:: Alıntı metin ::

Bu mezar taşları bildiğimiz türden klasik bir mezar taşlarından olmazlar… Ölen kişinin adını soyadını, doğum ve ölüm tarihinin yanısıra mesleğini, özelliklerini, sevdiği şeyleri şiirsel bir yazı ile anlatır, ayrıca resmeder. Yani şiir ve resimle hem renkli hem de sanatsal bir mezar taşı ortaya çıkarır. Bugün ziyaret ettiğinizde Romence bilmeseniz de mezarın kime ait olduğu ve kişinin yaşamı hakkında fikir sahibi olabilirsiniz. Örneğin hastalığı sonucu ölen biri mi, şarap mı severdi, çiftçi miydi ya da demirci gibi..Köylüler bu mezarlıktakiler için yas tutulmasını, ağlanmasını yasaklarlar, çünkü onlar öldükten sonra da yaşamın devam ettiğine inanıyorlar, ölüm sadece başka bir maceraya açılan kapıdır , bunun için de üzülmek gözyaşı dökmek gereksizdir. Yaşamaktan korkmayanlar ölmekten de korkmazlar… “Mutlu Mezarlık” ismi de buradan geliyor.

:::
:: Sağlanan kayıtlar ::

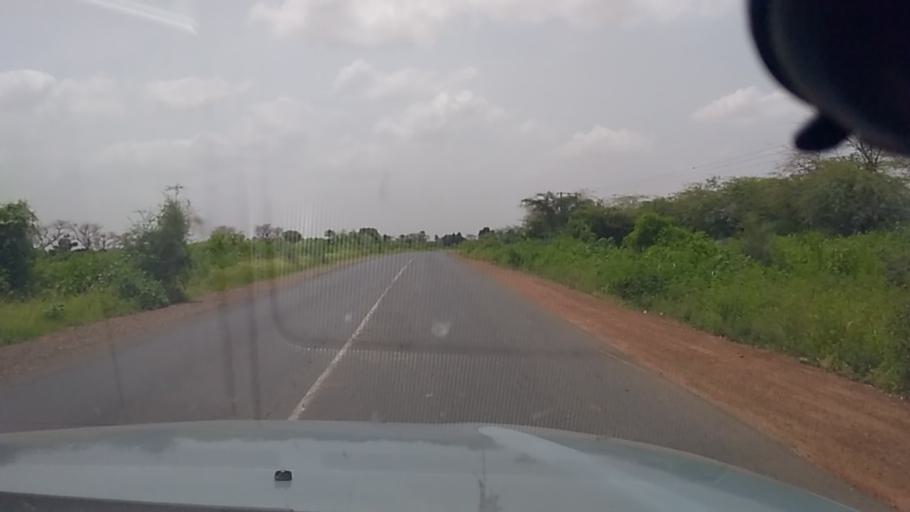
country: SN
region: Thies
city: Mekhe
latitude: 15.0287
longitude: -16.7242
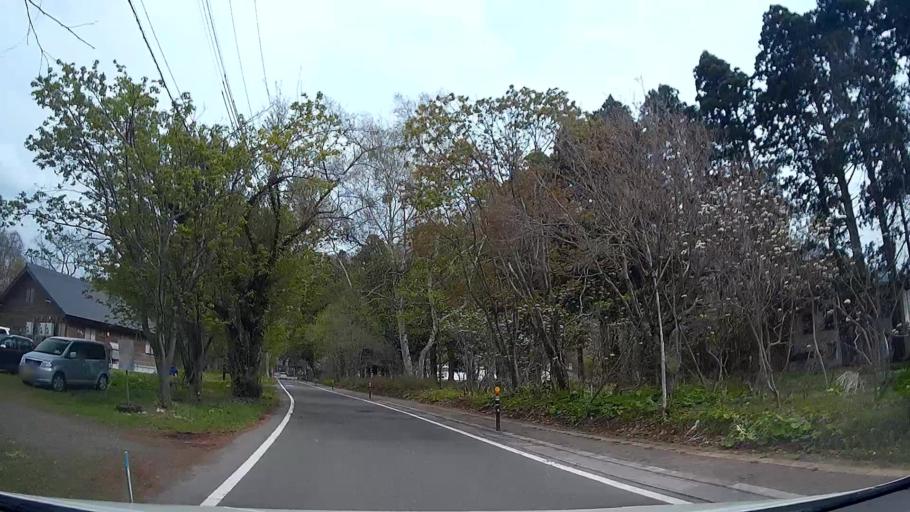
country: JP
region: Akita
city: Hanawa
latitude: 40.4267
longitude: 140.8954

:::

■ Görev: Mutlu Mezarlık metnine göre köylüler bu mezarlıkta yatanlar için yas tutulmasını neden yasaklıyor? Lütfen bir ile üç cümle arasında açıklayın. Bu malzeme başka bir kaynaktan alınmıştır.

■ Tamamlanan görev: Köylüler ölümden sonra da yaşamın devam ettiğine inanıyor. Onlara göre ölüm yalnızca başka bir maceraya açılan bir kapıdır. Bu yüzden üzülmeyi ve gözyaşı dökmeyi gereksiz buluyorlar.